In Gerritsen Beach, according to one account at the time, all the cars and ground floors were under 6 to 8 feet of water.

Several well-known Brooklyn institutions suffered extensive damage and had to be closed temporarily, including the New York Aquarium in Coney Island and Jane’s Carousel in Brooklyn Bridge Park.  At least 40 businesses at the Brooklyn Navy Yard were hit by the storm as well.

At the same time, the aftermath of Sandy in Brooklyn brought out an outpouring of charity, volunteering and donations toward rebuilding.

On the East Coast as a whole, researchers calculated that those few inches caused 13 percent of Sandy’s overall $62.5 billion damage, flooding 36,000 more homes. Sandy killed 147 people, 72 in the eastern United States, according to the National Hurricane Center.

While past studies have determined global warming was a factor in extreme weather events, either by increasing the chance of them happening or making them stronger, the new study is one of the first to tally the human costs of climate change from the burning of coal, oil and natural gas.

“In most cases, flooding was made worse by sea level rise and we show how much worse,” said study co-author Philip Orton, a physical oceanographer at the Stevens Institute of Technology in New Jersey.

Orton said there were places, such as basement apartments in the New York City area, filled with water that would have been dry without human-caused sea level rise.

“There are people who experienced significant losses from Hurricane Sandy who would not have experienced those losses but for climate change,” said study lead author Ben Strauss, a sea level scientist who is CEO of Climate Central, a science-and-journalism venture.

To come up with its damage totals, the study first calculated how much of the storm surge — as much as 9 feet (2.7 meters) above the high tide line at the Battery in Manhattan — could be attributed to climate change.

Researchers did this by comparing 2012 observations to climate simulations of a world without global warming. They made calculations for sea level rise overall, then did it for each of the main contributors to sea level rise: warmer waters expanding and extra water from melting glaciers and ice sheets in Greenland and Antarctica.

The researchers determined globally seas in 2012 were 4.1 inches (10.5 centimeters) higher than in 1900 because of climate change, but the amount was slightly less in New York: 3.8 inches (9.6 centimeters).

The reason is that Alaska’s melting glaciers and Greenland’s melting ice sheet are relatively close to the East Coast and the physics of sea level rise puts the biggest increases on the opposite end of the globe from the biggest melts, said study co-author Bob Kopp, director of Rutgers University’s Institute of Earth, Oceans and Atmospheric Sciences.

Then the researchers looked at where the flooding was and what computer simulations showed would have happened with four inches (9.6 centimeters) less water. In some places, such as Howard Beach in Queens, it was a big deal, Orton said.
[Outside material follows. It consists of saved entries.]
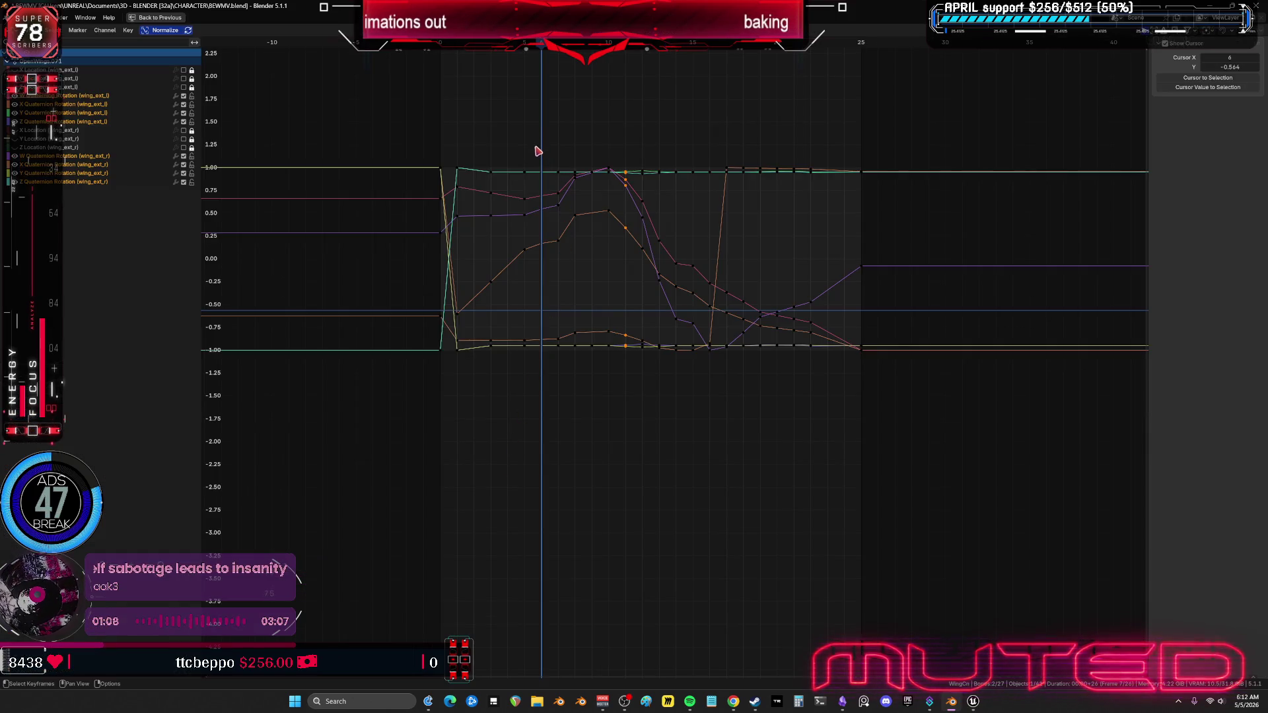
Step: Box-select the keyframe block after the peak, move it 2 frames earlier (G X -2), and restore the layout
{"action": "left_click_drag", "start_coordinate": [536, 142], "coordinate": [563, 386]}
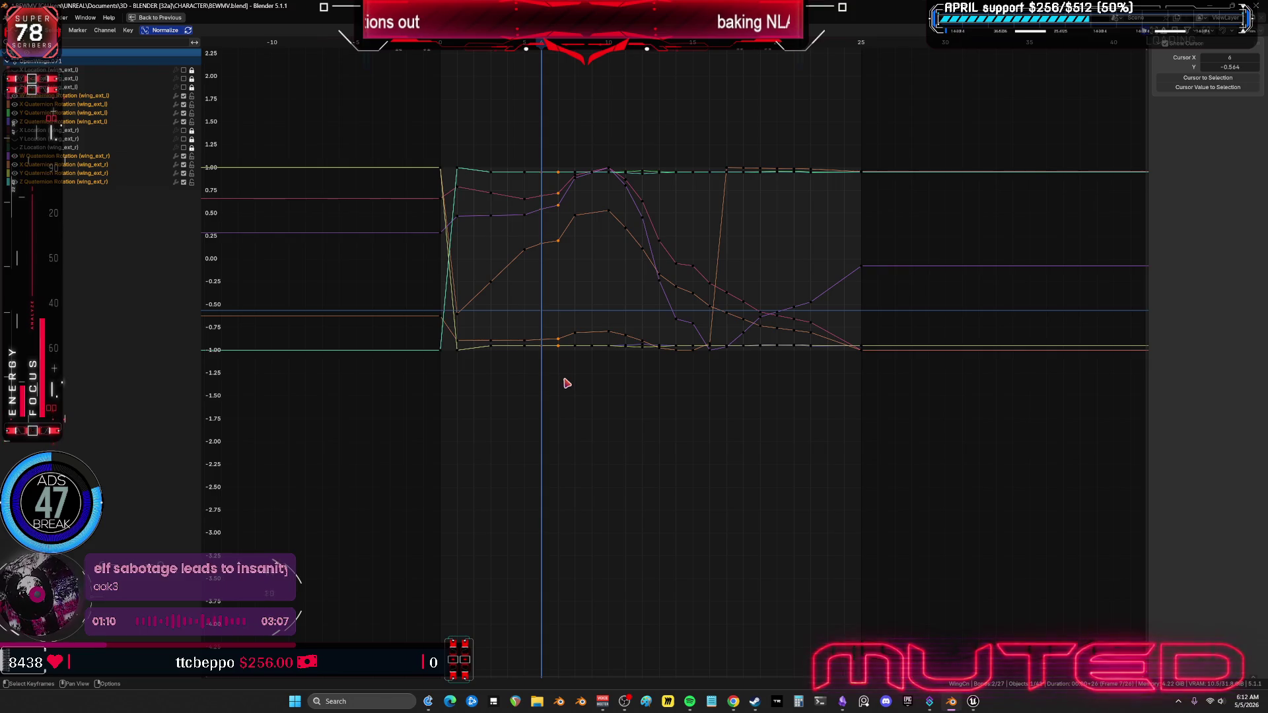
{"action": "mouse_move", "coordinate": [547, 123]}
{"action": "left_mouse_down"}
{"action": "mouse_move", "coordinate": [595, 350]}
{"action": "mouse_move", "coordinate": [618, 404]}
{"action": "left_mouse_up"}
{"action": "type", "text": "gx-2"}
These calculations for sea level rise from climate change alone seem to make sense, said Steve Nerem, a scientist who studies sea rise at the University of Colorado and was not part of the research. Nerem said he wasn’t qualified to comment on the damage calculations but is a bit skeptical because 4 inches (9.6 centimeters) on such a large storm surge doesn’t seem so huge.

Susan Cutter, director of the University of South Carolina’s Hazards and Vulnerability Research Institute who also wasn’t part of the research, said the study’s damage estimates seem reasonable to her.

Study author Strauss pointed out that Hurricane Irene in 2011 showed that the first five feet (1.5 meters) of flooding doesn’t do nearly as much damage as what follows. Then, he said, the damage soars at an increasingly higher rate per inch.